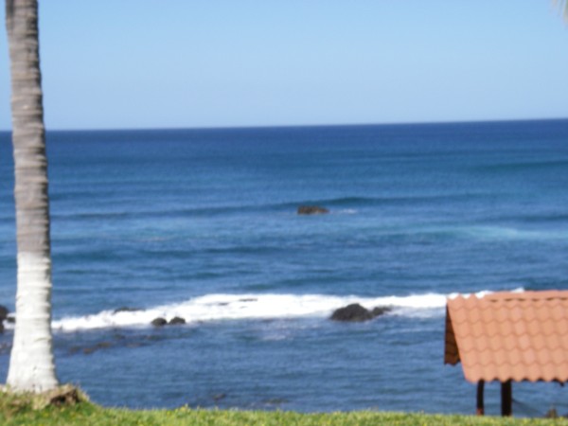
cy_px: 213
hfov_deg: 20.2
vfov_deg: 15.2
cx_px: 284
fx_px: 1592
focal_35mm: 97
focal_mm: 16
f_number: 7.8
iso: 64
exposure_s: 1/160
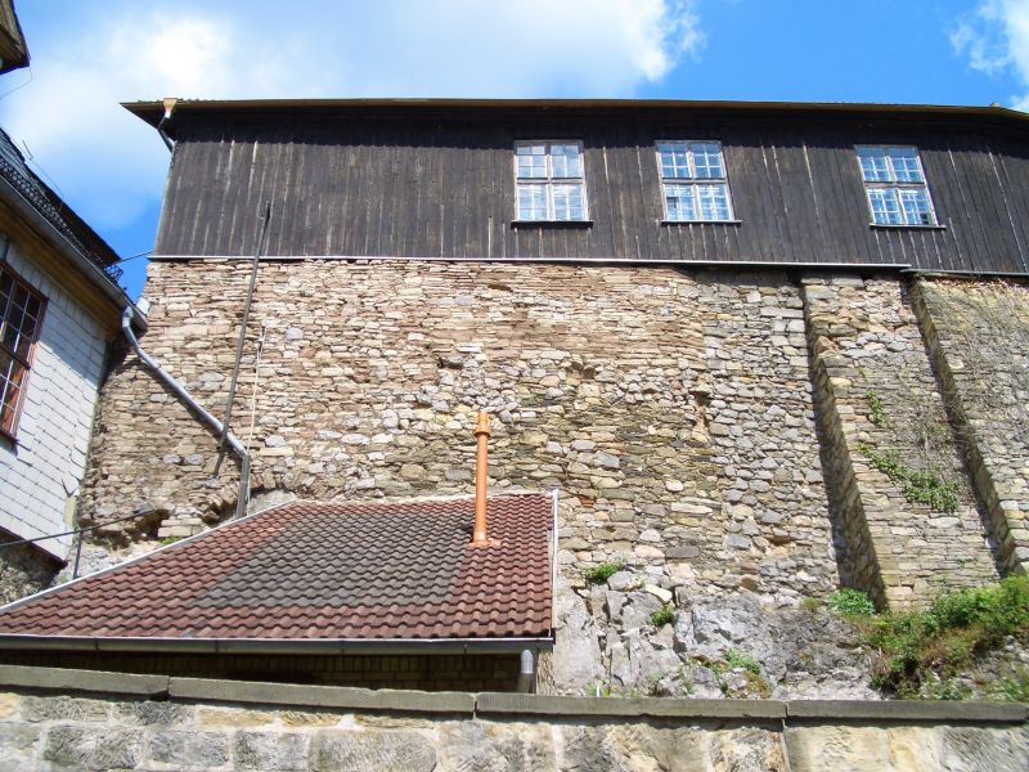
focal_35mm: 35
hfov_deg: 52.6
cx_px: 514
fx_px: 1040
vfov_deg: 40.7
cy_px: 386
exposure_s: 1/320
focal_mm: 5.8
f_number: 4.3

_Work instructions:_ Copy from the line with "hfov_deg: 52.6" to the final line of the records, inclusive, and add nothing else.

_Written solution:_
hfov_deg: 52.6
cx_px: 514
fx_px: 1040
vfov_deg: 40.7
cy_px: 386
exposure_s: 1/320
focal_mm: 5.8
f_number: 4.3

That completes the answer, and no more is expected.